> _Problem to work on_: Please restate all of the records word for word, setting the pictures aside.

(Rendered images with source text)
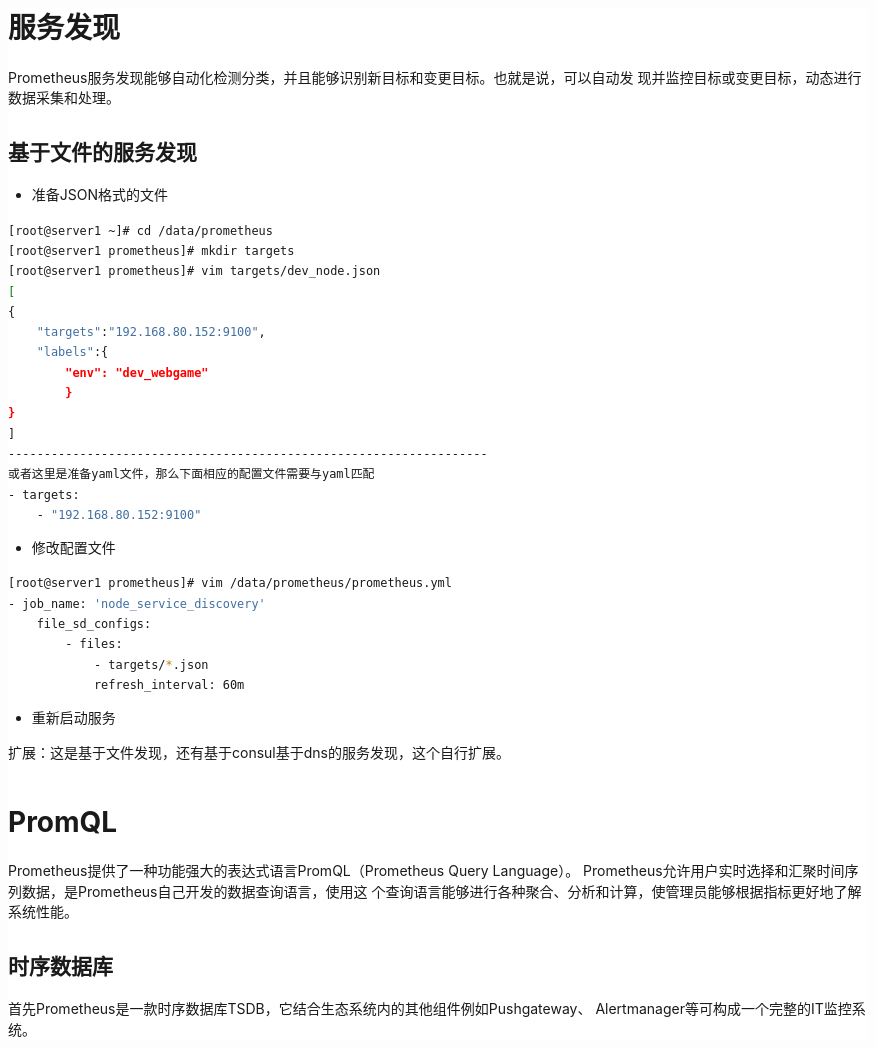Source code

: # 服务发现 

Prometheus服务发现能够自动化检测分类，并且能够识别新目标和变更目标。也就是说，可以自动发 现并监控目标或变更目标，动态进行数据采集和处理。

## 基于文件的服务发现

- 准备JSON格式的文件

```bash
[root@server1 ~]# cd /data/prometheus
[root@server1 prometheus]# mkdir targets
[root@server1 prometheus]# vim targets/dev_node.json
[
{
    "targets":"192.168.80.152:9100",
    "labels":{
        "env": "dev_webgame"
    	}
}
]
-------------------------------------------------------------------
或者这里是准备yaml文件，那么下面相应的配置文件需要与yaml匹配
- targets:
	- "192.168.80.152:9100"
```

- 修改配置文件

```bash
[root@server1 prometheus]# vim /data/prometheus/prometheus.yml
- job_name: 'node_service_discovery'
    file_sd_configs:
    	- files:
            - targets/*.json
            refresh_interval: 60m
```

- 重新启动服务



扩展：这是基于文件发现，还有基于consul基于dns的服务发现，这个自行扩展。



# PromQL

Prometheus提供了一种功能强大的表达式语言PromQL（Prometheus Query Language）。 Prometheus允许用户实时选择和汇聚时间序列数据，是Prometheus自己开发的数据查询语言，使用这 个查询语言能够进行各种聚合、分析和计算，使管理员能够根据指标更好地了解系统性能。

## 时序数据库 

首先Prometheus是一款时序数据库TSDB，它结合生态系统内的其他组件例如Pushgateway、 Alertmanager等可构成一个完整的IT监控系统。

> _Result for this exercise_:
Source code

: # 服务发现 

Prometheus服务发现能够自动化检测分类，并且能够识别新目标和变更目标。也就是说，可以自动发 现并监控目标或变更目标，动态进行数据采集和处理。

## 基于文件的服务发现

- 准备JSON格式的文件

```bash
[root@server1 ~]# cd /data/prometheus
[root@server1 prometheus]# mkdir targets
[root@server1 prometheus]# vim targets/dev_node.json
[
{
    "targets":"192.168.80.152:9100",
    "labels":{
        "env": "dev_webgame"
    	}
}
]
-------------------------------------------------------------------
或者这里是准备yaml文件，那么下面相应的配置文件需要与yaml匹配
- targets:
	- "192.168.80.152:9100"
```

- 修改配置文件

```bash
[root@server1 prometheus]# vim /data/prometheus/prometheus.yml
- job_name: 'node_service_discovery'
    file_sd_configs:
    	- files:
            - targets/*.json
            refresh_interval: 60m
```

- 重新启动服务



扩展：这是基于文件发现，还有基于consul基于dns的服务发现，这个自行扩展。



# PromQL

Prometheus提供了一种功能强大的表达式语言PromQL（Prometheus Query Language）。 Prometheus允许用户实时选择和汇聚时间序列数据，是Prometheus自己开发的数据查询语言，使用这 个查询语言能够进行各种聚合、分析和计算，使管理员能够根据指标更好地了解系统性能。

## 时序数据库 

首先Prometheus是一款时序数据库TSDB，它结合生态系统内的其他组件例如Pushgateway、 Alertmanager等可构成一个完整的IT监控系统。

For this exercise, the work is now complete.